FIA Bans Ingenious Mercedes and Red Bull F1 Engine Technique: Report
The FIA has moved to ban a qualifying engine tactic employed by Mercedes and Red Bull. Filmogaz.com reported teams used the method to gain end-of-lap speed advantages.
Filmogaz.com’s report described an ingenious F1 engine technique used by Mercedes and Red Bull. Regulators say it delivered measurable power gains during the final sector.
How the trick worked
The tactic appeared after this year’s regulation overhaul introduced new power units. Teams circumvented a mandated ramp down that reduces energy deployment by 50 kW per second approaching the timing line.
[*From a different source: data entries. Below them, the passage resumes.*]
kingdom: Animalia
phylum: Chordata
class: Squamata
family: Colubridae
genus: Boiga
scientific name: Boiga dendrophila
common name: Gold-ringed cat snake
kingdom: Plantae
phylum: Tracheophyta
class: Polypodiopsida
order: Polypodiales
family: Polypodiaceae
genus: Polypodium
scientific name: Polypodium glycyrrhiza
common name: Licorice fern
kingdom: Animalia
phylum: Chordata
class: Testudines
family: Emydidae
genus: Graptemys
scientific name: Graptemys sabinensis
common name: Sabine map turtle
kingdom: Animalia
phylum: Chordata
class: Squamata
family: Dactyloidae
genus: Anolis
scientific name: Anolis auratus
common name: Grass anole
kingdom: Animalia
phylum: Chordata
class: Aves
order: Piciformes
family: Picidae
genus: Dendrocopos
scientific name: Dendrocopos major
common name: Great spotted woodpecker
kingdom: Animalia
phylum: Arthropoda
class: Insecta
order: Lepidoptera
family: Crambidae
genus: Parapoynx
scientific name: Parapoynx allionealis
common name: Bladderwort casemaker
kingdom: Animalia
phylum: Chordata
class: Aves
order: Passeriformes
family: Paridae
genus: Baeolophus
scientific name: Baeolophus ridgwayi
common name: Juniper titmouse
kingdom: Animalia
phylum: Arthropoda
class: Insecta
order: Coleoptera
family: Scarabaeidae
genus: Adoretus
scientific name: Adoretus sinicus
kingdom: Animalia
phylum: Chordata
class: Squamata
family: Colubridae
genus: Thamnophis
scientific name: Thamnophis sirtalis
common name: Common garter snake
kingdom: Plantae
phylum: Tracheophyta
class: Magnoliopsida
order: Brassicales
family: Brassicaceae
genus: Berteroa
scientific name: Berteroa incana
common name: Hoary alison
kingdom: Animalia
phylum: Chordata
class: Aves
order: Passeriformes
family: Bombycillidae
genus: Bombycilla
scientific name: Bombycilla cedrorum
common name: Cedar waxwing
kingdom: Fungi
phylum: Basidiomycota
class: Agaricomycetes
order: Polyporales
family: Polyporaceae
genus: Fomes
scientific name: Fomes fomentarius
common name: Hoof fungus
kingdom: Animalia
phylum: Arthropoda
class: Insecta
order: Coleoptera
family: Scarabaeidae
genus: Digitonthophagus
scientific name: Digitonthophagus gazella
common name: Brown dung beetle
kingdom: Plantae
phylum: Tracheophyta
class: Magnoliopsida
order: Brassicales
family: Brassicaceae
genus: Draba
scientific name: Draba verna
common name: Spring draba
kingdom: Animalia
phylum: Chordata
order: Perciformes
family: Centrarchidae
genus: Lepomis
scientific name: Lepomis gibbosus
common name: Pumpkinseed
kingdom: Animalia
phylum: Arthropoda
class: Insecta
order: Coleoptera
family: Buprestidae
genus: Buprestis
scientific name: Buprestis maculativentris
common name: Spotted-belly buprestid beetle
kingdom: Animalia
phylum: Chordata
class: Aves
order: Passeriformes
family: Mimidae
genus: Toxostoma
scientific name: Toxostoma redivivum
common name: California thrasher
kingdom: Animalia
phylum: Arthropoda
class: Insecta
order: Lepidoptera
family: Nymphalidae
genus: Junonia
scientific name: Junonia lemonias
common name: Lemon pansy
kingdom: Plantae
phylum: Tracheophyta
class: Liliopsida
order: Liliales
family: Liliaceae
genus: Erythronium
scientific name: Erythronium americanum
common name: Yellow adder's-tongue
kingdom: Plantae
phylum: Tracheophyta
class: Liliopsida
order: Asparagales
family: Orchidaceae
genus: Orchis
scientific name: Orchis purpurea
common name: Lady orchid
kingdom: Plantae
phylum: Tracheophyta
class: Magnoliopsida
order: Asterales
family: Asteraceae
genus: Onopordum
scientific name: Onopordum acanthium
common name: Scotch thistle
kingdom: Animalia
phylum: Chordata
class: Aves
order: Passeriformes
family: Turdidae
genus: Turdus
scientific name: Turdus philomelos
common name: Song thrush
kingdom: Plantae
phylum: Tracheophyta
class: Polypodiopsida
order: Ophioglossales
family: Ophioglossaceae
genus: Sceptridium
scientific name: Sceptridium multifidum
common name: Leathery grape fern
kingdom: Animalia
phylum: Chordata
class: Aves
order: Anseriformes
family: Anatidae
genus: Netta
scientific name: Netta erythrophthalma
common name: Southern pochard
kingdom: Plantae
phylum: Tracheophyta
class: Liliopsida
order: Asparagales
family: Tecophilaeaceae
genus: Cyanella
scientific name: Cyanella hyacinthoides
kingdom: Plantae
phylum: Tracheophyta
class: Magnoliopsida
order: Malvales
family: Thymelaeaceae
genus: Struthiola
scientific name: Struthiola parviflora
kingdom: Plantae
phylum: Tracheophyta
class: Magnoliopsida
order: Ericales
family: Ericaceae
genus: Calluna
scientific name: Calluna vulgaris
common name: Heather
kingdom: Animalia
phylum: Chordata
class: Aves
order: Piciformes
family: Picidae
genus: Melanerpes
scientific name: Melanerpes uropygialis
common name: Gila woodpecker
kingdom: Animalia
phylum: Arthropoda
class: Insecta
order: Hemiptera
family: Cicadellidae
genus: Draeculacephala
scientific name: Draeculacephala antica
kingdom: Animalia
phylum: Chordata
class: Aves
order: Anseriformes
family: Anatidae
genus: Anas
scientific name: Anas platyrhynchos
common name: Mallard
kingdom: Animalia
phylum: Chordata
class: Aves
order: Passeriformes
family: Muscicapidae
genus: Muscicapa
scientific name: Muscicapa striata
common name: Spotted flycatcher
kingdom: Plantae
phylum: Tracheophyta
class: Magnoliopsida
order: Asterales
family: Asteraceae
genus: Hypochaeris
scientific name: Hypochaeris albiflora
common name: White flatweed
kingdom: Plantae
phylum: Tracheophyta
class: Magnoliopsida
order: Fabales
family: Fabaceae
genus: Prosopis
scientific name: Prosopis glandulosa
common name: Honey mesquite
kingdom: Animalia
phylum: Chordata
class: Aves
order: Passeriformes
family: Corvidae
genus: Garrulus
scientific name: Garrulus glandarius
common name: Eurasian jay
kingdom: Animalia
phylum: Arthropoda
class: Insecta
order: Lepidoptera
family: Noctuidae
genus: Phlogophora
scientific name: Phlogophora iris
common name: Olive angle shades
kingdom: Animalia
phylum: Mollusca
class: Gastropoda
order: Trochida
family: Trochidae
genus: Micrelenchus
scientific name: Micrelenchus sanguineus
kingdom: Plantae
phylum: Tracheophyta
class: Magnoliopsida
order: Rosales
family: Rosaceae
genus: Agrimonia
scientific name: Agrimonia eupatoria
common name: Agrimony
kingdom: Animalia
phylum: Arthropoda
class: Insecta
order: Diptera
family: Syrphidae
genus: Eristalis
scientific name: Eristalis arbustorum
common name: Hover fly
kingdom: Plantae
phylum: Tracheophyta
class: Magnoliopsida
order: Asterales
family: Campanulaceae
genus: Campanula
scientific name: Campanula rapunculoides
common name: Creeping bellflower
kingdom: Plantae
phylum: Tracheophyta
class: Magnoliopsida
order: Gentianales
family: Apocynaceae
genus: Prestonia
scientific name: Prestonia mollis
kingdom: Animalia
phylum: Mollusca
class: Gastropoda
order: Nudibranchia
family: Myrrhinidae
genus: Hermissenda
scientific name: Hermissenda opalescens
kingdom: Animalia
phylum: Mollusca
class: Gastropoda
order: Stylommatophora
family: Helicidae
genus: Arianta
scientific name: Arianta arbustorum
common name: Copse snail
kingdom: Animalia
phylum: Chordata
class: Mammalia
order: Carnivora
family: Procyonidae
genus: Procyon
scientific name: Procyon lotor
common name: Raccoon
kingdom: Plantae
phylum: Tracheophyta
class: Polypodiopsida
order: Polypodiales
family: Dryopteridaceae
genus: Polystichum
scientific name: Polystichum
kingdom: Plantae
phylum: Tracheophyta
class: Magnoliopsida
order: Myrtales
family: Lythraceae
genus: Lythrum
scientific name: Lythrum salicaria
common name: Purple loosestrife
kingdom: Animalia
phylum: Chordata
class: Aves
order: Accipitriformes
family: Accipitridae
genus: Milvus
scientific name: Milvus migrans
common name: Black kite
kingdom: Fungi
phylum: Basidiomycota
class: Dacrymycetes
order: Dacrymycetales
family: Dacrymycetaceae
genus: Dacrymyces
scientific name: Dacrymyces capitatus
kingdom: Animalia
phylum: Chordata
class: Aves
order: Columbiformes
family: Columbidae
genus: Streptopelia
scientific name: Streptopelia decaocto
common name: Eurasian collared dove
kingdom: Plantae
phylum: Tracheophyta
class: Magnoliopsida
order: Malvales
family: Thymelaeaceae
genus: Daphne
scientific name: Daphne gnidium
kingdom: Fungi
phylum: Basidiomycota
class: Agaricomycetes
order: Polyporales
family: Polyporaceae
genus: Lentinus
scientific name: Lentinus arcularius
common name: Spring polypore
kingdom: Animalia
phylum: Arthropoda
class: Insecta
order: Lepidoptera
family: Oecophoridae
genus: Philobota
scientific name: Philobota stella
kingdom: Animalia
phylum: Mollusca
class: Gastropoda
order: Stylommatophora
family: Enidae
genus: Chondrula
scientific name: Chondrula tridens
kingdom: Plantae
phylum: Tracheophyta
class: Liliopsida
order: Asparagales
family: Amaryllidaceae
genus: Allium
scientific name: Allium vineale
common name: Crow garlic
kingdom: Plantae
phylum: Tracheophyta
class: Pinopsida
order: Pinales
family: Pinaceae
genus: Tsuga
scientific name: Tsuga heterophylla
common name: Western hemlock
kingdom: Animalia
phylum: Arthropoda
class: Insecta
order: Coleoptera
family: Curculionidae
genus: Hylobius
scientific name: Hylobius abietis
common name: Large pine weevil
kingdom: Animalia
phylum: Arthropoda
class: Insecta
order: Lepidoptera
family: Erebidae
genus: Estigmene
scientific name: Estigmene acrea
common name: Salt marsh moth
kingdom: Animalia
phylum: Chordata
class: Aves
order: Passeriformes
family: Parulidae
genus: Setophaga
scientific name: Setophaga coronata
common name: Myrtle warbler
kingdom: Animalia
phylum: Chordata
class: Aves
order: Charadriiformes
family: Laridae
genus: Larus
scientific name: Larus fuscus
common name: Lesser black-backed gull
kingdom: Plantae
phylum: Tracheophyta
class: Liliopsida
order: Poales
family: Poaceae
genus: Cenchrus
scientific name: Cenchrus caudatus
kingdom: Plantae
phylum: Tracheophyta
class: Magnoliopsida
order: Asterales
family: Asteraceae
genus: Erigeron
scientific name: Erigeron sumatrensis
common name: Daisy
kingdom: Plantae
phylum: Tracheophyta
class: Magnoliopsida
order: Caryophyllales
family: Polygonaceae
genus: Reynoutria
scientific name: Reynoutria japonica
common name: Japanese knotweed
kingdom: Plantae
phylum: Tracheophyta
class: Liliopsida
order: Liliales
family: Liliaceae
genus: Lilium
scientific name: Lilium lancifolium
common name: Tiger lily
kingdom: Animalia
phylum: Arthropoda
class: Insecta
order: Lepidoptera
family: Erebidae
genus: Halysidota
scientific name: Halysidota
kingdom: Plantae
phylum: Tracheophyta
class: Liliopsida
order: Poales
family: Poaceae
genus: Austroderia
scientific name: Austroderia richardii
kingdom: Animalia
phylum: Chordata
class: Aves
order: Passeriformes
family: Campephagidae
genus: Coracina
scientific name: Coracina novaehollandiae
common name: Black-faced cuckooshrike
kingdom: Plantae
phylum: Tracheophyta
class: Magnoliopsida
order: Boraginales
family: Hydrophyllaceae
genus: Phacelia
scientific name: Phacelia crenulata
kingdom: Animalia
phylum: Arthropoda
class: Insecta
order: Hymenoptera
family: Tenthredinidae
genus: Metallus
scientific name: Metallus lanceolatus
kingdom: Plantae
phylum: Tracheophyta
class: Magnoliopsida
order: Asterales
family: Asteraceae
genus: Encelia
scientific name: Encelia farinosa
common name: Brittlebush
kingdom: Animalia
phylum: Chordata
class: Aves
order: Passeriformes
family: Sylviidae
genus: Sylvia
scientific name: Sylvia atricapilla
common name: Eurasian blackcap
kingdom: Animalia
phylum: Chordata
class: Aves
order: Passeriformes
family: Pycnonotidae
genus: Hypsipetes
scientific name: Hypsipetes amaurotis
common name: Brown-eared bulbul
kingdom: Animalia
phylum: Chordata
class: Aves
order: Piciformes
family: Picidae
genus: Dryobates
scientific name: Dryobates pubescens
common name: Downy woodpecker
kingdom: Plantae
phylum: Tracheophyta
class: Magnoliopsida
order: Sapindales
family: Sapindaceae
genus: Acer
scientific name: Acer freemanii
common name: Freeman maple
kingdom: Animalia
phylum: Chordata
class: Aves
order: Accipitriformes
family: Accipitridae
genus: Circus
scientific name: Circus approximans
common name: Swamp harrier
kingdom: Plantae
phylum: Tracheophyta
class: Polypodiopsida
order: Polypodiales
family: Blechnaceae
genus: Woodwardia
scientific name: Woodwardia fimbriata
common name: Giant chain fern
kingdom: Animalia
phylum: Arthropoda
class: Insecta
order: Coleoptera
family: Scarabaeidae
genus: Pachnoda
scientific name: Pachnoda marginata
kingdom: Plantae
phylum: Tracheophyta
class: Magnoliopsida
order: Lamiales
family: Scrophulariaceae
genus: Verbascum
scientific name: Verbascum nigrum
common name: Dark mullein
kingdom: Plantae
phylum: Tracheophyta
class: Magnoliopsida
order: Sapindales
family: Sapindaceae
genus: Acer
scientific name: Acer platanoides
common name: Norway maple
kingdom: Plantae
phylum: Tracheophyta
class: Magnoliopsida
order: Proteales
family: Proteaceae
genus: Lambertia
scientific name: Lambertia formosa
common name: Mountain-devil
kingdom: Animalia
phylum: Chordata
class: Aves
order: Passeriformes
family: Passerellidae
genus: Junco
Mercedes and Red Bull kept maximum energy deployment for longer than allowed. That produced 50–100 kW advantages over rivals on final runs.
How the rules were exploited
The loophole relied on emergency provisions that permit MGU-K shutdowns. A normal shutdown imposes a 60-second lockout that would be damaging in race conditions.
Teams discovered timing the shutdown on the final sector could avoid the lockout penalty. The subsequent slow-down lap did not require MGU-K power.
Safety concerns and incidents
The approach triggered safety alarms at the Japanese Grand Prix. Filmogaz.com detailed multiple incidents linked to the system.
- Mercedes’ Kimi Antonelli suffered power loss and was very slow through some corners.
- Red Bull’s Max Verstappen experienced similar sudden power issues on a run.
- Williams’ Alexander Albon was forced to stop entirely during practice.
- Ferrari raised formal concerns about the safety implications to officials.
FIA response
The FIA issued updated technical directives to close the loophole. They clarified MGU-K shutdowns must be used only for legitimate emergencies.
Officials stated the system cannot be employed for systematic performance enhancement. Teams must adjust qualifying strategies under the new guidance.
The measures aim to protect safety and sporting fairness. Enforcement will determine how teams adapt to the clarified rules.